The original data contained labels from slightly different annotation schemes. Labels were normalized before training.

Examples:

B-PER       -> B-pers
I-PER       -> I-pers
B-LOC       -> B-loc
I-ORG       -> I-org
B-STREET    -> B-loc
B-BUILDING  -> B-loc
B-HumanProd -> B-prod
B-object    -> B-prod
B-work      -> B-prod
B-date      -> B-time

Evaluation

Evaluation was performed on:

data/hipe2020/fr/HIPE-2022-v2.1-hipe2020-test-fr.tsv

Overall results

Model	Overall P	Overall R	Overall F1	Loss	loc F1	org F1	pers F1	prod F1	time F1	Macro F1	Weighted F1	Epochs
`baseline`	0.7797	0.7543	0.7668	0.1132	0.87	0.61	0.68	0.66	0.40	0.65	0.76	5

Per-class results

Entity type	Precision	Recall	F1	Support
`loc`	0.87	0.87	0.87	797
`org`	0.66	0.57	0.61	128
`pers`	0.68	0.69	0.68	530
`prod`	0.77	0.58	0.66	59
`time`	0.53	0.32	0.40	53
micro avg	0.78	0.75	0.77	1567
macro avg	0.70	0.61	0.65	1567
weighted avg	0.78	0.75	0.76	1567

How to use

Install the required packages:

pip install torch transformers

Then run:

from transformers import AutoTokenizer, AutoModelForTokenClassification, pipeline

model_id = "emanuelaboros/historical-ner-baseline"

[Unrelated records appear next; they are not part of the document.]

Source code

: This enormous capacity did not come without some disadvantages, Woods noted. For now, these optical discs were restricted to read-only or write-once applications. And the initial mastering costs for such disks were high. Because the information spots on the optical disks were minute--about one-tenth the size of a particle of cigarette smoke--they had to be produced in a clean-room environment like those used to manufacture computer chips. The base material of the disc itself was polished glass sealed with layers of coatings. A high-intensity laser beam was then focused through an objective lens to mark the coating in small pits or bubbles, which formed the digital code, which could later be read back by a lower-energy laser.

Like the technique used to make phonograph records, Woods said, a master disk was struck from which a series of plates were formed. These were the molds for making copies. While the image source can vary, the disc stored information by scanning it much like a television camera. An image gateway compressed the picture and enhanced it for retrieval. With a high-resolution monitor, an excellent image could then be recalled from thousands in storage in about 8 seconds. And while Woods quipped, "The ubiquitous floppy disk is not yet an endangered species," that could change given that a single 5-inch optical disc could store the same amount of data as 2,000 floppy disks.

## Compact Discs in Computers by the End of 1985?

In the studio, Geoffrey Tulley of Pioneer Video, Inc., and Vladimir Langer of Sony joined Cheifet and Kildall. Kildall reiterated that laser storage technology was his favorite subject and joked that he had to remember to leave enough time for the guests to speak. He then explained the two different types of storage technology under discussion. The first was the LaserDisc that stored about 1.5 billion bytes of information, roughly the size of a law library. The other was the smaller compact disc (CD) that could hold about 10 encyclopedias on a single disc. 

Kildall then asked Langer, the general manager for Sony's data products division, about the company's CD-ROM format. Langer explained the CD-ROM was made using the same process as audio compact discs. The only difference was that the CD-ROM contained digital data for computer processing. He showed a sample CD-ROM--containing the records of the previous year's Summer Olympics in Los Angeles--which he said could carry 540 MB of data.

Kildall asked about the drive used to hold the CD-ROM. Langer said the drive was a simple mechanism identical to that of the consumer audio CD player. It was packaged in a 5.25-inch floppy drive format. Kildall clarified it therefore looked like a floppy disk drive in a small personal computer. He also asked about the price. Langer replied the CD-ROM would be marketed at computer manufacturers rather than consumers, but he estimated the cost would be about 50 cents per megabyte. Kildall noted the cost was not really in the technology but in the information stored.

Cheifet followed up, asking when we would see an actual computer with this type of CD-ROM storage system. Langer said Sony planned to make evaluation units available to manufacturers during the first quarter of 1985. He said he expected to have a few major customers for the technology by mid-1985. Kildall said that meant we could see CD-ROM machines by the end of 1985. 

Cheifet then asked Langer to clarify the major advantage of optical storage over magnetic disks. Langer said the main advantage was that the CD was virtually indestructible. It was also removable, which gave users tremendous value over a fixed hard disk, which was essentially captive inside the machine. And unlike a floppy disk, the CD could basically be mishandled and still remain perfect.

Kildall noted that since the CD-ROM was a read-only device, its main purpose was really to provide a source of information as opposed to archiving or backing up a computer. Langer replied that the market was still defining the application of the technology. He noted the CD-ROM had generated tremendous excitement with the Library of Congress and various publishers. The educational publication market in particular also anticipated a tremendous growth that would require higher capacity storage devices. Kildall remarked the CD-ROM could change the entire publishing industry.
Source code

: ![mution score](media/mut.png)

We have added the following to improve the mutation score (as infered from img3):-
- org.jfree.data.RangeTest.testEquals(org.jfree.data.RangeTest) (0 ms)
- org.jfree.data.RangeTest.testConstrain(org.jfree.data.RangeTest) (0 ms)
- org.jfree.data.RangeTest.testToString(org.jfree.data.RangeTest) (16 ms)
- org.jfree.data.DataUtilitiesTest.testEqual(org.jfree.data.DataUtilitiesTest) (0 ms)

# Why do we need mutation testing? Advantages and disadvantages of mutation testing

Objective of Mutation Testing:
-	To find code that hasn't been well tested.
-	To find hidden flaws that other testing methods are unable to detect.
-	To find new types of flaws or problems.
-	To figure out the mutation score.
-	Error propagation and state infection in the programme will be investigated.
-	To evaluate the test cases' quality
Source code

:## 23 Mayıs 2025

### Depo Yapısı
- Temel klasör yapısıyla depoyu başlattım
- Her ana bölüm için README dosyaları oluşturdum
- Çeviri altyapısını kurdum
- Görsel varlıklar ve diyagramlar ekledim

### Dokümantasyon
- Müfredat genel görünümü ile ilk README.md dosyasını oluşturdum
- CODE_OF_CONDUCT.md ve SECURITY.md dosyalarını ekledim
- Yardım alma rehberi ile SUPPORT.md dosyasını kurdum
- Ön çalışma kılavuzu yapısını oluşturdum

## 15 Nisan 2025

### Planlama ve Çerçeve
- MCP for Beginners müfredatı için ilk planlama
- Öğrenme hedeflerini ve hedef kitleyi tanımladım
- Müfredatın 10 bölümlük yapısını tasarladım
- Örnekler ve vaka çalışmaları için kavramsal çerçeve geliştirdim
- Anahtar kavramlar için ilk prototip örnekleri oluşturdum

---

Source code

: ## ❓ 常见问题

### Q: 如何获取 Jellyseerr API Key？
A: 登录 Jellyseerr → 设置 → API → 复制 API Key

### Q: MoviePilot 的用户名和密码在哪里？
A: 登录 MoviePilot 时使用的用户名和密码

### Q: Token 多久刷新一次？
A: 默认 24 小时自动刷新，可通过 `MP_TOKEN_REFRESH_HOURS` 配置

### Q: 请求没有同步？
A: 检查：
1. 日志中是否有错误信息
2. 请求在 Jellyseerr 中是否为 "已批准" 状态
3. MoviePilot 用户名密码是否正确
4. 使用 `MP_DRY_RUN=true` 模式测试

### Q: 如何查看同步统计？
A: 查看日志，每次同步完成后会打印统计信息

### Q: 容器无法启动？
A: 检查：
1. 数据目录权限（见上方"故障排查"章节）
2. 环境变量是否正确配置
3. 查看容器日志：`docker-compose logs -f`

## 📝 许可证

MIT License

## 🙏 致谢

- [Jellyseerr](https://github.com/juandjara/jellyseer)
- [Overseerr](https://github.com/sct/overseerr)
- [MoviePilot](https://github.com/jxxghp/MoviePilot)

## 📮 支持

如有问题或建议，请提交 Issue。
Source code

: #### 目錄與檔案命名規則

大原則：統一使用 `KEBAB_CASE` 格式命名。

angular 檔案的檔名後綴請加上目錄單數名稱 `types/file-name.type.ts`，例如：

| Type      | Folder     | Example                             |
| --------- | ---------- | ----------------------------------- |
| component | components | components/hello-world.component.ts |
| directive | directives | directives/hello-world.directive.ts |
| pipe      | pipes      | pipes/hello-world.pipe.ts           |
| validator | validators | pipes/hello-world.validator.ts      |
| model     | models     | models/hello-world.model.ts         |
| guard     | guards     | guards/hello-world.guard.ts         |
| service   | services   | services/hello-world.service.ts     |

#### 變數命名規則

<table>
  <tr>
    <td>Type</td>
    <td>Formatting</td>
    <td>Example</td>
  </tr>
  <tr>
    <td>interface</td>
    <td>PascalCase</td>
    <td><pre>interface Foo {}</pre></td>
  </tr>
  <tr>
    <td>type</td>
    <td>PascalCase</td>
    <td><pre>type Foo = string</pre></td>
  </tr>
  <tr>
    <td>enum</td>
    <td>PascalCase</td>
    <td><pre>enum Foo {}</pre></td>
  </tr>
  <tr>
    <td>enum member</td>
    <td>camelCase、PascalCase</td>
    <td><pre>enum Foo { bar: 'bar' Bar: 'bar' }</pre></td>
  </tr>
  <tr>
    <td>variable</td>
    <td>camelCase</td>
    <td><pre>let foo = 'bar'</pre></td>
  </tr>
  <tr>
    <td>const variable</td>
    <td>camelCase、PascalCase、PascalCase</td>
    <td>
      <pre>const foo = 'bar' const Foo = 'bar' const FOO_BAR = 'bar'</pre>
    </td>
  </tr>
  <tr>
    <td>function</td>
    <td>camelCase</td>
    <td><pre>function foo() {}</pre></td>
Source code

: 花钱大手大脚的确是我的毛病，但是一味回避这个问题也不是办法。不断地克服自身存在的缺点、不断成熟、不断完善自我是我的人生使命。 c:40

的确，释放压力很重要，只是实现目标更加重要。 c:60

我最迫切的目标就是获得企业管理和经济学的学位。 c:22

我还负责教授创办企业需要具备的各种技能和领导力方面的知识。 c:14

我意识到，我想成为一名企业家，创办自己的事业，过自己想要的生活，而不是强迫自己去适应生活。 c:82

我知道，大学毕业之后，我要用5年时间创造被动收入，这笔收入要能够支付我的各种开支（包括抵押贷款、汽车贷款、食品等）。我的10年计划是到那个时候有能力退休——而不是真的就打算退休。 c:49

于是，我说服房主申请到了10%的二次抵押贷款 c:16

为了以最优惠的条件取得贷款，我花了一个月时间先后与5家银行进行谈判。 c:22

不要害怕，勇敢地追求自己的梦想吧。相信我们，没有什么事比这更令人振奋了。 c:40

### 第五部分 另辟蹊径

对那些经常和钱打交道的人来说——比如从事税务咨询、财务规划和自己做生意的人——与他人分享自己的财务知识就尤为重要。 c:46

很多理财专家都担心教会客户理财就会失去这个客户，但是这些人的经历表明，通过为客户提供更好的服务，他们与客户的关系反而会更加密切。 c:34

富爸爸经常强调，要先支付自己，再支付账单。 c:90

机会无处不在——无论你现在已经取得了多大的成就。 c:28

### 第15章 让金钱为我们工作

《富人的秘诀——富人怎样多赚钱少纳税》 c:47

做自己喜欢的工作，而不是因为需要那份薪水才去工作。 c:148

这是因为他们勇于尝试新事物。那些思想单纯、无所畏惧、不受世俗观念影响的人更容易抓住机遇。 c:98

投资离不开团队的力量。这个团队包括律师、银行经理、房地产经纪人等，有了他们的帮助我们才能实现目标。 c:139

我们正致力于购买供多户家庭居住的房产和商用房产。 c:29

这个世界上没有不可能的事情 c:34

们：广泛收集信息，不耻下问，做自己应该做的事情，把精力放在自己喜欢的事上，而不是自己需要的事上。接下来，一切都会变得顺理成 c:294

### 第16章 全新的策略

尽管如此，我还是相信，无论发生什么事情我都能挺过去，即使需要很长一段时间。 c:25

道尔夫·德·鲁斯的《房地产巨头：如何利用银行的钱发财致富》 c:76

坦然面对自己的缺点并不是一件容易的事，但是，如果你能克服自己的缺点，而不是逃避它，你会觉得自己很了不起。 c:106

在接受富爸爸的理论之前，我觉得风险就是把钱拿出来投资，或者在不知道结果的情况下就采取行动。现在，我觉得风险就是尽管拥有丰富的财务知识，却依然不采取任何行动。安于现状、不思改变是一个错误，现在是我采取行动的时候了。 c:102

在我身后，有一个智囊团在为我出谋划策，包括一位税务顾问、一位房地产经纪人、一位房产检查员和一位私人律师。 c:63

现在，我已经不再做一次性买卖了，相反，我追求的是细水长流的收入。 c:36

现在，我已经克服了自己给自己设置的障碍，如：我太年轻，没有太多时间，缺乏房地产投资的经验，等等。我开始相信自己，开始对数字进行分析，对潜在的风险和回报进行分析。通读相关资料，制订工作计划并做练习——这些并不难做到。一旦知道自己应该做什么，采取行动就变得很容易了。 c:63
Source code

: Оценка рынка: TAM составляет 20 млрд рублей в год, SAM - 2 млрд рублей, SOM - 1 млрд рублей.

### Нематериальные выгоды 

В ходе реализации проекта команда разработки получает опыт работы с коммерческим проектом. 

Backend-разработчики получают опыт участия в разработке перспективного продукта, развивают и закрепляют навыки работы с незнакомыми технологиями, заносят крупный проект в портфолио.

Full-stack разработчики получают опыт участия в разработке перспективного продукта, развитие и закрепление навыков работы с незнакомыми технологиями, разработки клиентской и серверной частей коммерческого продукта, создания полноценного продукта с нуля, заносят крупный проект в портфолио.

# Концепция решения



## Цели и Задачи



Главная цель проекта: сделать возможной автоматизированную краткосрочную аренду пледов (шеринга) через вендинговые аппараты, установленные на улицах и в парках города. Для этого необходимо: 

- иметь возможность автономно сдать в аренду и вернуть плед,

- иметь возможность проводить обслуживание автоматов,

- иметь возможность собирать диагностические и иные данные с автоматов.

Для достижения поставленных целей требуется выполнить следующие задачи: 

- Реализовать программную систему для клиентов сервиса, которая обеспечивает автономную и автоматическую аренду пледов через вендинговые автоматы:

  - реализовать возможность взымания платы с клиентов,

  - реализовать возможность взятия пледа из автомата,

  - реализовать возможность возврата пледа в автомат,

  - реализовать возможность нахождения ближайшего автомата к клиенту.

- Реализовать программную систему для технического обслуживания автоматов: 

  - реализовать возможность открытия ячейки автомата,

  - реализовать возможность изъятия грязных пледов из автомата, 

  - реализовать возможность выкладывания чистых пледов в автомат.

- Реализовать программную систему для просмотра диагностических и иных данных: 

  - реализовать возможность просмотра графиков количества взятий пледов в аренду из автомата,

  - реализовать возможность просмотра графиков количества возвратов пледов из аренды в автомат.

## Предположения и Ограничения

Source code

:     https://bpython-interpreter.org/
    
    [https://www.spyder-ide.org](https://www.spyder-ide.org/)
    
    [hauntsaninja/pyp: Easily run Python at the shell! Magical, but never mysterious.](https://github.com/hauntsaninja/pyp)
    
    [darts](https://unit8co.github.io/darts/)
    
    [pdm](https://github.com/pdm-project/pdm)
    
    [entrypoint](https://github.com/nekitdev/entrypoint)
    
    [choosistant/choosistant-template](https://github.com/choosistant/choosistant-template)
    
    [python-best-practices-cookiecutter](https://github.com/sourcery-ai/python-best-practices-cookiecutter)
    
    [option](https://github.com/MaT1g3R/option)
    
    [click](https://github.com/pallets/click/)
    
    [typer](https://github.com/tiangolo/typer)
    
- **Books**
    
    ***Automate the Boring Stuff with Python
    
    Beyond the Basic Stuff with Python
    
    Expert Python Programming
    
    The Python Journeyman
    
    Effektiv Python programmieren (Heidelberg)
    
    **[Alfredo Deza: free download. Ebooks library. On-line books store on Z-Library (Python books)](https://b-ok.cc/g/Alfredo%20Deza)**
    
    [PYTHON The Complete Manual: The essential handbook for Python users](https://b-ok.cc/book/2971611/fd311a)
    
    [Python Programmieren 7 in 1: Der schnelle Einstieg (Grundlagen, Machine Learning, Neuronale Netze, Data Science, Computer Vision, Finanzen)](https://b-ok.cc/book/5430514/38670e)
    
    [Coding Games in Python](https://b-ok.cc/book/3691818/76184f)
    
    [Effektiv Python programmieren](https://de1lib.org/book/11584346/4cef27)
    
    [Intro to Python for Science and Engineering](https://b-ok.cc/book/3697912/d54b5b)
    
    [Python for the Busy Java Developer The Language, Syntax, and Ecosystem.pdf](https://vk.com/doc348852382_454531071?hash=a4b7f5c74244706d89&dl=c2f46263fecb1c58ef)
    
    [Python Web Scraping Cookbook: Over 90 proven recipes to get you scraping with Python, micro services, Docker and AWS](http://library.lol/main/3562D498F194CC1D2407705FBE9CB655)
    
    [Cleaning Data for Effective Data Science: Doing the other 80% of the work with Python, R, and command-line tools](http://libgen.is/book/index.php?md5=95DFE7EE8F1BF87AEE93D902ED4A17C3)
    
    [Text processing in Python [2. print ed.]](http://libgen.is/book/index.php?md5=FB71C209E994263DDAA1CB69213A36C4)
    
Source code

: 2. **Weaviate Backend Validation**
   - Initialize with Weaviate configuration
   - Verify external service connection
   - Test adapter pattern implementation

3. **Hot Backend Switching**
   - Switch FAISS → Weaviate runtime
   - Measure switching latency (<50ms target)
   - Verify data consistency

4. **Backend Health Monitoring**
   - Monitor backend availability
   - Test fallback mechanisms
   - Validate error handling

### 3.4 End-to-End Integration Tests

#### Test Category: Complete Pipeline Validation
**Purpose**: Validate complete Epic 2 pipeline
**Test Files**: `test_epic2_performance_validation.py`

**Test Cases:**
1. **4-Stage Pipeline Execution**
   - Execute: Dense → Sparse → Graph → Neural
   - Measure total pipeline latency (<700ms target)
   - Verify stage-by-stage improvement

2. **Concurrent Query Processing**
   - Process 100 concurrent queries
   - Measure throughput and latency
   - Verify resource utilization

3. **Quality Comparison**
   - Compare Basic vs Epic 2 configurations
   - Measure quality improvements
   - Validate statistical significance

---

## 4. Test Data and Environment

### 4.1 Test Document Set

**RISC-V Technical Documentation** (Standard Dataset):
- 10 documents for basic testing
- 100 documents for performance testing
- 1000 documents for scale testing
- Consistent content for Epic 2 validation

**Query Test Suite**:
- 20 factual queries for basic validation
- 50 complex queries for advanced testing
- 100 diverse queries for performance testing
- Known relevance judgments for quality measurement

tokenizer = AutoTokenizer.from_pretrained(model_id)
model = AutoModelForTokenClassification.from_pretrained(model_id)

ner = pipeline(
    "token-classification",
    model=model,
    tokenizer=tokenizer,
    aggregation_strategy="simple",
)

text = "Charlotte née Bourgoin, femme de Joseph Digiez, fut admise par le Conseil."

predictions = ner(text)

for entity in predictions:
    print(entity)

Example output format:

[
    {
        "entity_group": "pers",
        "score": 0.98,
        "word": "Charlotte née Bourgoin",
        "start": 0,
        "end": 24,
    },
    {
        "entity_group": "pers",
        "score": 0.97,
        "word": "Joseph Digiez",
        "start": 35,
        "end": 48,
    },
    {
        "entity_group": "org",
        "score": 0.91,
        "word": "Conseil",
        "start": 70,
        "end": 77,
    },
]